Prompt: Output every line of the listing below verbatim, leaving out the pictures.

Working data:
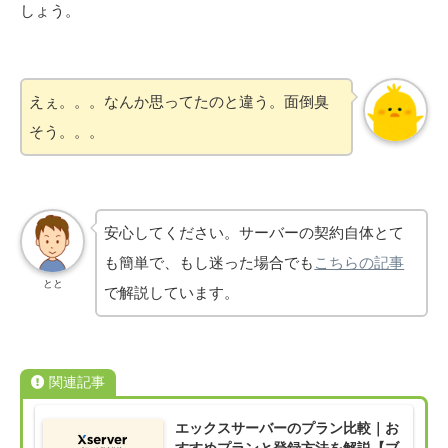
しょう。
えぇ。。。なんか思ってたのと違う。面倒臭
そう。。。
安心してください。サーバーの契約自体とて
も簡単で、もし迷った場合でも
こちらの記事
とと
で解説しています。
関連記事
エックスサーバーのプラン比較｜お
すすめプランと登録方法を解説【ブ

Solution to this exercise:
しょう。
えぇ。。。なんか思ってたのと違う。面倒臭
そう。。。
安心してください。サーバーの契約自体とて
も簡単で、もし迷った場合でも
こちらの記事
とと
で解説しています。
関連記事
エックスサーバーのプラン比較｜お
すすめプランと登録方法を解説【ブ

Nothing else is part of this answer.